5. You need a six-month emergency fund.

One thing is true: You need an emergency fund. But when it comes to how much you should save in that fund, it’s different for each person. There’s no cookie-cutter answer that applies to everyone. And yet many experts claim that six months’ worth of expenses is exactly how much you should have socked away in a savings account.

“I work with a lot of Hollywood actors, and six months won’t cut it for these folks,” said Eric D. Matthews, CEO and wealth adviser at EDM Capital. “I also work with executives in the same industry where six months is overkill. You need to strike a balance for your work, industry and craft.”

If you have too little saved, a major financial blow can leave you in debt regardless. And if you set aside too much, you lose returns by leaving the money in a liquid, low-interest savings account. “The generic six months is a nice catch-all, but nowhere near the specific need of the individual’s unique situation… and aren’t we all unique?”

6. You should accept your entire student loan package.

Aside from a house, a college education is often one of the biggest purchases people make in their lifetimes. Often loans are needed to bridge the gap between college savings and that final tuition bill. But just because you’re offered a certain amount doesn’t mean you need to take it all.

“The worst financial advice I received was that I had to accept my entire student loan package and that I had no other options,” said Gina Zakaria, founder of The Frugal Convert. “It cost me a lot in student loan debt. Now I tell everyone that you never have to accept any part of a college financial package that you don’t want to accept.” There are always other options, she said.

7. Only invest in what you know.

Even the great Warren Buffett, considered by many to be the best investor of all time, gets it wrong sometimes. One of his most famous pieces of advice is to only invest in what you know, but that might not be the right guidance for the average investor.

In theory, it makes sense. After all, you don’t want to tie up your money in overly complicated investments you don’t understand.
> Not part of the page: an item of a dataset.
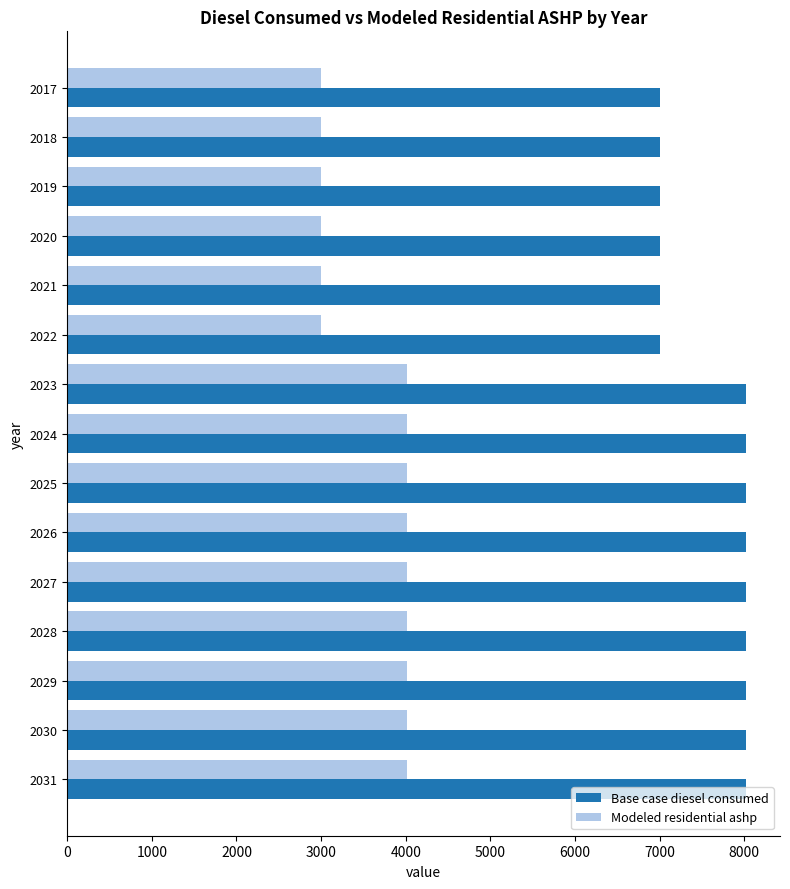

Rank the series by their maximum value, from highest to lowest.

Base case diesel consumed, Modeled residential ashp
The problem is, most of us are not business experts, and it’s nearly impossible to have deep knowledge of hundreds of securities. “Diversification is key to a good portfolio, and investing in what you know leads to a very un-diversified portfolio,” said Britton Gregory, a certified financial planner and principal of Seaborn Financial. “Instead, invest in a well-diversified portfolio that includes many companies, even ones you’ve never heard of.”

That might mean enlisting the help of a professional, so make sure it’s one who has your best interests at heart.